Sunday, September 9, 2012

Facilitation & Flexibility

I train facilitators and one of the key attributes I try to develop in students is their ability to commit one's weight forward without knowing where the floor is—trusting that it will show up when their foot needs it so they won't trip. 

Another way to express this is that you cannot just work from a script or a set pattern; sometimes you have to work extemporaneously, because that's what the situation calls for. While it's all well and good to study the terrain and have a road map (which I also teach); sometimes you have to go off-roading, following your instincts.

In short, a good facilitator needs to know productive patterns (and which ones apply under the conditions in play) and have developed strong enough instincts to know when something different is called for in the moment. You need to have a script, yet not be a slave to it.

Interestingly (I'm sure there's an astrological explanation for this, but it eludes me) this week I got a double opportunity to practice what I preach about being able to wing it. First let me set the stage...
Nine years ago I developed a two-year facilitation training program where I meet with the same group of students (12-14 is the ideal number) eight times in a series of intense three-day weekends that are spaced approximately three months apart. The training is centered near where the students live, so that it's relatively easy for them to get to the training site (which rotates within the region). I've now delivered this training five times in its entirety (once each in CO, MI, and NC, plus twice in the Mid-Atlantic States) with two other versions part way completed (there is one weekend remaining to a Midwest training, and four to go in northern CA). Later this month I'll be launching one centered in NC, and I'm gearing up to start another this January in New England.

Although I conducted the inaugural version of this program solo, it was obvious that working with a partner would be an enhancement for the students. The partner would offer a contrast of styles (the point of the training being to learn good facilitation principles; not to become a Laird clone), would catch things I'd miss, would be able to offer the same teaching points from a different angle, and would allow the flexibility to split the group up on occasion to do different things simultaneously.

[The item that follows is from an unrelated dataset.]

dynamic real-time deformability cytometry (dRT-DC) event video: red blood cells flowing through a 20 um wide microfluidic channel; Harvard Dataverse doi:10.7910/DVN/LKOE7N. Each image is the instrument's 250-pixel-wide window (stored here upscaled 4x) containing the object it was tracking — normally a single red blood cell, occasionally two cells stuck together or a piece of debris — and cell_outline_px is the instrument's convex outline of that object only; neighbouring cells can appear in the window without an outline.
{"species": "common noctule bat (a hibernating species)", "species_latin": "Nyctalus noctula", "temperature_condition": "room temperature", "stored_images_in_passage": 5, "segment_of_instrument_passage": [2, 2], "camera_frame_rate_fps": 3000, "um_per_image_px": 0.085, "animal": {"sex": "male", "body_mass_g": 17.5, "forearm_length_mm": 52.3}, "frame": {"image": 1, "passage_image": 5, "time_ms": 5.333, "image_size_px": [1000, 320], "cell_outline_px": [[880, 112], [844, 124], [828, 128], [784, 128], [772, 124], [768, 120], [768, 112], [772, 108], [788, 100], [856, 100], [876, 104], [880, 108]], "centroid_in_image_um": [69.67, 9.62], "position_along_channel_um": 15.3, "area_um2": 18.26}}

Thus, for every version of the training since the first one, I've worked with a partner (there have been two over the years, and I'm about to start pairing with a third), and there's no doubt that this approach is superior to my working alone. That said, it's inadvertently turned out to be a damn good thing that I did the first round solo because there have now been five occasions (out of the 51 training weekends I've conducted to date) when my partner cancelled out at the last minute—generally for health reasons—and I needed to be able to conduct the weekend as the sole trainer. More than once, the cancellation was so last minute that I didn't get the memo until I arrived on site for the training. Ufda.

While not ideal, I know how to hit the curve ball and can take this pretty well in stride (in part because I've had a lot of practice at it!). It's a good example of the flexibility principle I illuminated at the start of this essay, which applies to facilitation trainers every bit as much as to facilitators.
• • •
Now back to current time. The first shoe dropped on Monday when Ma'ikwe, slated to be my partner for the new NC training, decided she wasn't recovering quickly enough from the debilitation effects of chronic Lyme to join me for the opening weekend in Pittsboro, Sept 27. Scrambling, we were happily able to secure Alyson Ewald (our good friend and quality facilitator, who used to live at Dancing Rabbit and now lives at neighboring Red Earth Farms) to pinch hit.

Yesterday, the second shoe dropped. I'm scheduled to conduct the fifth weekend in a northern California training starting Thursday, and my partner in that training just informed me that she cannot make it—only three days before we were going to rendezvous in Sacramento for the drive up to the training site at Emerald Earth in Boonville. Yikes! 

While I was able to figure out an adjustment for the NC training given three weeks advanced notice, it's too late to pull an ex-Rabbit out of the hat for the CA training, and that means that either God or nobody will be my co-pilot again this weekend. It appears that the universe is giving me the hint that I need to do some teaching about flexibility this month. 

At least I don't have laryngitis. Yet.